A simple architecture for cache or web-socket layers
This is how I designed state-full services using a very simple architecture to keep them in sync
Recently I've been playing with cache services and find it hard to keep in sync with the persistence layer, i.e. the database, plus, cache and thus state makes it problematic to scale, as instances will get different requests.
Another problem I faced is delivering messages to users connected with web-sockets, as you need to know which instance a given user is connected with, and make that instance send the message. Luckily the solution worked for both cases. I'll present you how I did this.
Model using MongoDB
The model using MongoDB deserves special attention because it has the ChangeStreams feature: ChangeStreams let you stream operations from the DB on real time. In other words it is a simple op log, but on steroids. You can read their docs [1,2] to get a better insight. What I like about using MongoDB for this is:
- Tiny latency
- Query flexibility, event selection
So the clients of ChangeStreams connect to MongoDB and listens to events, using this feature you can center your source of truth on the database, and update the instances of the cache service. This setup is great for cloud functions, or lambdas, and containers in general: on start they connect to the database and initiate the stream to stay updated, and when they die they are disconnected. Most cloud providers will let you create as many instances as you need.
On the left side you have your consumers, they need the cache service, and each request may not reach the same instance of the cache service, and of course, there may be many consumers. I wrote an implementation of this using Golang as programming language and Google Cloud Run as container orchestration and Cloud build for CI/CD, all necessary things to get started lies on this repository: cache-service-go.
Variation: readers and writers
One other way to organize your services is having different readers and writers.
Here writers can write one time to the database and the streams will fan out the new data to all connected instances.
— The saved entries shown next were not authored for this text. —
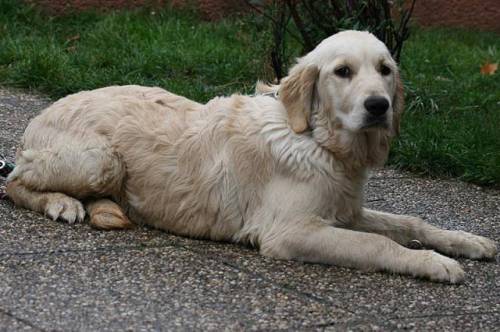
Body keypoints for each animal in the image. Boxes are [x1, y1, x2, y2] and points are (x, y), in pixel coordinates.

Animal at [4, 30, 496, 282]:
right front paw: (434, 263)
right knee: (14, 183)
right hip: (100, 158)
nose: (379, 106)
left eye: (385, 70)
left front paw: (464, 241)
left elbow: (410, 224)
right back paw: (62, 203)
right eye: (342, 72)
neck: (315, 139)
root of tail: (38, 116)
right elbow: (380, 244)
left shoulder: (345, 212)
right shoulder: (290, 232)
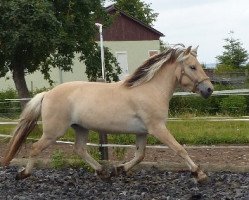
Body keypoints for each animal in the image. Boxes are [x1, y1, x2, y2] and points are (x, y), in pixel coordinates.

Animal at [0, 45, 213, 183]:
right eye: (193, 67)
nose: (209, 89)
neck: (150, 90)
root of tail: (47, 93)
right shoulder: (157, 128)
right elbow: (179, 149)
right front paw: (199, 174)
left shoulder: (142, 132)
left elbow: (140, 155)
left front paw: (120, 169)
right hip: (54, 131)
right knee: (36, 147)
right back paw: (23, 174)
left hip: (81, 128)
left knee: (80, 149)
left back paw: (103, 172)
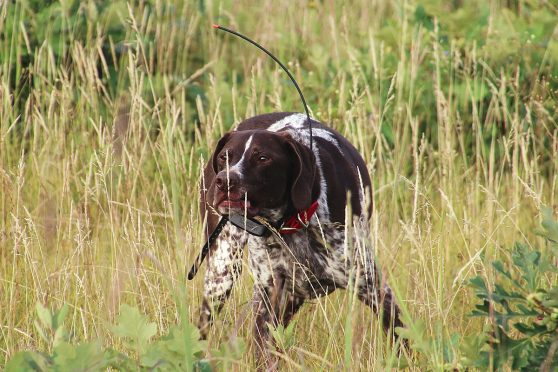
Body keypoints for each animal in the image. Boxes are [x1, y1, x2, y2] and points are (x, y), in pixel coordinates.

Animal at [199, 111, 404, 366]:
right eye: (225, 157)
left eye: (263, 158)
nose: (225, 180)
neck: (291, 223)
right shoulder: (270, 302)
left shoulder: (373, 287)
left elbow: (400, 337)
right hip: (221, 275)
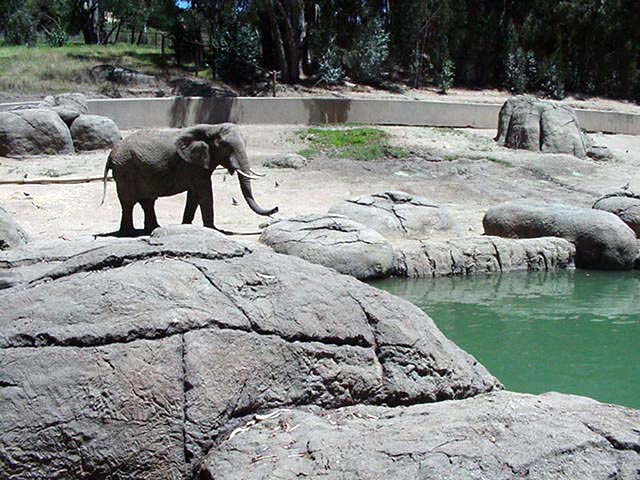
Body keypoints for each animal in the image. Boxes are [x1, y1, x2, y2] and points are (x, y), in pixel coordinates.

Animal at [101, 123, 278, 235]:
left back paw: (153, 228)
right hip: (125, 168)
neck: (212, 128)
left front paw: (186, 227)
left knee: (148, 201)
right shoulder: (193, 164)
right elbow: (205, 191)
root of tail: (110, 155)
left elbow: (194, 195)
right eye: (226, 147)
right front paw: (214, 230)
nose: (276, 208)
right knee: (128, 202)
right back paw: (128, 232)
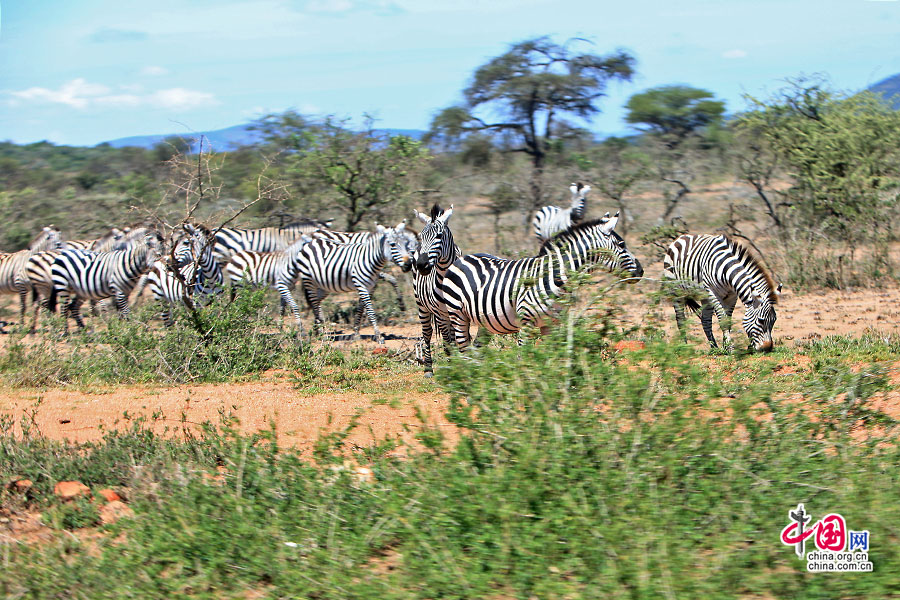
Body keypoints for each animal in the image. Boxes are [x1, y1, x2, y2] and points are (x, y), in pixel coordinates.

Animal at [412, 206, 460, 376]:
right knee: (427, 333)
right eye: (421, 237)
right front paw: (452, 368)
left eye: (439, 236)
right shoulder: (440, 314)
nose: (421, 265)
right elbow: (447, 343)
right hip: (421, 305)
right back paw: (428, 368)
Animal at [442, 214, 640, 352]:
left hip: (485, 321)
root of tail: (462, 258)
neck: (556, 277)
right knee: (464, 351)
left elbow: (549, 358)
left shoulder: (551, 324)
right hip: (457, 315)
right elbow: (523, 357)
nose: (641, 271)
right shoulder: (526, 321)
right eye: (622, 244)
Thus the writer service does not need to care about updating caches or making requests for them. There is also the case to use a cache inside other services, and the same service can do other things, but take care to not write back to the database as you will create a loop. Always keep in mind the separation of concerns to help you design your services.
Message delivery solution
This is already very close to the solution for the message delivery problem, in that scenario the writer service is the API to send a message to a user or a group. That message is simply saved on the database, which is great, that service cares only about receiving users' requests and storing them. That message, saved on a specific collection, is then distributed to all connected instances of the message delivery service, which just distributes to the connected users to that instance which are addressed by the message.
This is a common scenario where some users on the same chat group are connected (via web-sockets) to different instances of the delivery service. To explain how the sent message will correctly be delivered for Users A and C, I will only give details on 3 and 4, as the rest is pretty easy to understand.
3. The received message is distributed to all instances listening to that event
4. As the instance of the message delivery service is only connected some users, it will check if a connected user is a recipient, and if that's true it will deliver the message. For users that are not recipients nothing is done. So each instance will only care about its connected users.
Of course the whole thing is much more complex, but from this organization is easy to know where your features should be implemented, you can grow in features without affecting too much the complexity of your services. That, for me, is an important part of a scalable system. I have a project of a social network designed on this architecture, it is functional but not yet ready for production, it needs some polish, I'll keep you posted.
You may me wondering: OK, but I don't use MongoDB. No problem! Just use Debezium. Use this platform to stream changes from a huge set of sources, as themselves say:
Debezium is an open source distributed platform for change data capture. Start it up, point it at your databases, and your apps can start responding to all of the inserts, updates, and deletes that other apps commit to your databases. Debezium is durable and fast, so your apps can respond quickly and never miss an event, even when things go wrong. Source: debezium.io
There is a nice article  explaining how to setup an run Debezium, take a look at it if you want to use this technology. So you can have this same architecture for other databases. Well that's it, I hope you find this useful, and if you have ideas, doubts, suggestions or just want to comment I'm all ears.